The expense account spending of Pan Am Games organizers has Ontario's Premier promising to tighten the rules and Toronto's mayor suggesting a change in leadership may be in order, although critics point out the spending took place on their watch.

A visibly angry Premier Kathleen Wynne blasted Pan Am organizers after the Toronto Sun revealed that CEO Ian Troop and others, who all make six-figure salaries, dinged taxpayers for such things as $1.89 tea at Starbucks and a 91-cent parking fee.

"It's ridiculous, okay? I'm just going to say it is ridiculous," Ms. Wynne told reporters on Monday. "I believe that it is the kind of entitlement that is unacceptable. I don't believe it should happen."

Mayor Rob Ford, who came to office with a pledge to watch spending, said he received assurances from TO2015 organizers of "no shenanigans" with taxpayers' money.

"If things don't change, then it's going to be hard for me to support the PanAm Games," Mr. Ford said on Monday, singling out Mr. Troop, who submitted the parking expense. "If he can't do the job, I think we should look at other people."

Mr. Troop told Newstalk 1010 radio that all the spending was within the rules, but may have failed the test of "common sense."

Ms. Wynne said Tourism, Culture and Sport Minister Michael Chan directed PanAm's board three weeks ago to tighten the rules to halt such practices. She also said she would speak with Mr. Chan about getting the expenses paid back.

"The issue is, I think, that the rules that were put in place were allowing this kind of entitlement," she said. "Those are the wrong rules. They shouldn't be there and it's absolutely appropriate for people to be outraged by that kind of decision."

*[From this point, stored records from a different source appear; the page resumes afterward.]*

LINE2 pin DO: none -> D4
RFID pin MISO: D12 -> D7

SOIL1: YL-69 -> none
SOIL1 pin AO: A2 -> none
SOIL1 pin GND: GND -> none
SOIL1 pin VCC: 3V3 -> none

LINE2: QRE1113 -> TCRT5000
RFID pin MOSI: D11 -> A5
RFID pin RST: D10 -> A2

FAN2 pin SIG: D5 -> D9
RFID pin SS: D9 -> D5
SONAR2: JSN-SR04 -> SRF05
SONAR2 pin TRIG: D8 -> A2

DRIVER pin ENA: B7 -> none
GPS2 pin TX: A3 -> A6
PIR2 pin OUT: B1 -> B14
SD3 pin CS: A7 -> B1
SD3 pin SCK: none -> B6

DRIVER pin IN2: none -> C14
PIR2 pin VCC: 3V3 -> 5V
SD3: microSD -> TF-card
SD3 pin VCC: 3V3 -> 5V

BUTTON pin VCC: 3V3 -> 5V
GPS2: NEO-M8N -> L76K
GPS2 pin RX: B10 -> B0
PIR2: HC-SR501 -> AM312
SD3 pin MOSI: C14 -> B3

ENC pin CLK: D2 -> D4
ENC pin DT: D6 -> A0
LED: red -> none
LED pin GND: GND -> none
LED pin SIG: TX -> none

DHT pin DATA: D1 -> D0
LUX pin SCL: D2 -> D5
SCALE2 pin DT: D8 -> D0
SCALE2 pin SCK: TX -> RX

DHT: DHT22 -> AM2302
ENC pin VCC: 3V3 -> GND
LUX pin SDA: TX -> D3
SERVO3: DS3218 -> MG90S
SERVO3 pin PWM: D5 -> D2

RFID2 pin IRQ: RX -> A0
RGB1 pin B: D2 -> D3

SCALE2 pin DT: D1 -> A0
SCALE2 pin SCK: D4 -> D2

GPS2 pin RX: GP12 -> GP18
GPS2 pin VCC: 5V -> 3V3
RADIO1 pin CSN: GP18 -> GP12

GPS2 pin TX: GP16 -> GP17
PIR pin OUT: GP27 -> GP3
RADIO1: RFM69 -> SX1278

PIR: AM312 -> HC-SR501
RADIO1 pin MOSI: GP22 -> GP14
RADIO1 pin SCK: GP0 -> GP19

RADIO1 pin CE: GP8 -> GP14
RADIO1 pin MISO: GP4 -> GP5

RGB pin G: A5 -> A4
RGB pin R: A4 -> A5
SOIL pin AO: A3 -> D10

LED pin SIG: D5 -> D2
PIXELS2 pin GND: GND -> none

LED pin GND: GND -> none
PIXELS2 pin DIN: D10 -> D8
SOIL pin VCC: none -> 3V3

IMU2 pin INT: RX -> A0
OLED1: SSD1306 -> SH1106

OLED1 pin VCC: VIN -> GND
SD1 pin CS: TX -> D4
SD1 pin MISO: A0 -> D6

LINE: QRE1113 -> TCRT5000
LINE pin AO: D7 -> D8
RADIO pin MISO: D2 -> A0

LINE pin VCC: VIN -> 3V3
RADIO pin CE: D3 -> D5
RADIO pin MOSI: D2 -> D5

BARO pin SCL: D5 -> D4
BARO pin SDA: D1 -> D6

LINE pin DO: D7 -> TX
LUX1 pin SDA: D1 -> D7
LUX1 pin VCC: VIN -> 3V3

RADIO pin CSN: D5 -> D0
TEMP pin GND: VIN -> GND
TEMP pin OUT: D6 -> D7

Former Liberal premier David Peterson, recently appointed chair of TO2015, defended the organization in a statement late Monday and promised change. "I do understand people can interpret these expenses in different ways," the statement said.

The Games, slated for the summer of 2015 in and around Toronto, are being paid for by the federal government, the province and several municipalities.

The executives organizing the event claimed numerous meals and trips as expenses, including attending the Guadalajara Games two years ago, the Sun reported. It was on this trip that one executive claimed for two $1.89 teas. Another charged $27,305.62 to move from Vancouver to Toronto. Mr. Troop was paid $477,259 last year and $552,065 in 2011.

At Queen's Park, Progressive Conservative MPP Rod Jackson said the auditor-general should be called in and executives forced to repay the expenses. Mr. Ford said he, too, had written to the city's auditor to ask about a review.

Amid the outrage, Toronto councillor Joe Mihevc suggested the mayor's motives for attacking games organizers was designed to distract attention from questions about his own behaviour. Mr. Mihevc said it is "a bit rich" for Mr. Ford to criticize spending that happened on his watch. "Rather than have his staff prepare election-type barbecues, if he hired competent staff to basically go through the books and seek out these kinds of things, maybe they wouldn't happen in the first place," Mr. Mihevc said.

New Democrat Leader Andrea Horwath said it should be possible to hold a major sporting event without well-paid executives racking up expense bills. "There's a culture of largesse that Liberals and their appointed folks in these boards seem to expect when they get these positions. And it's unacceptable and it's high time that it stopped," she said.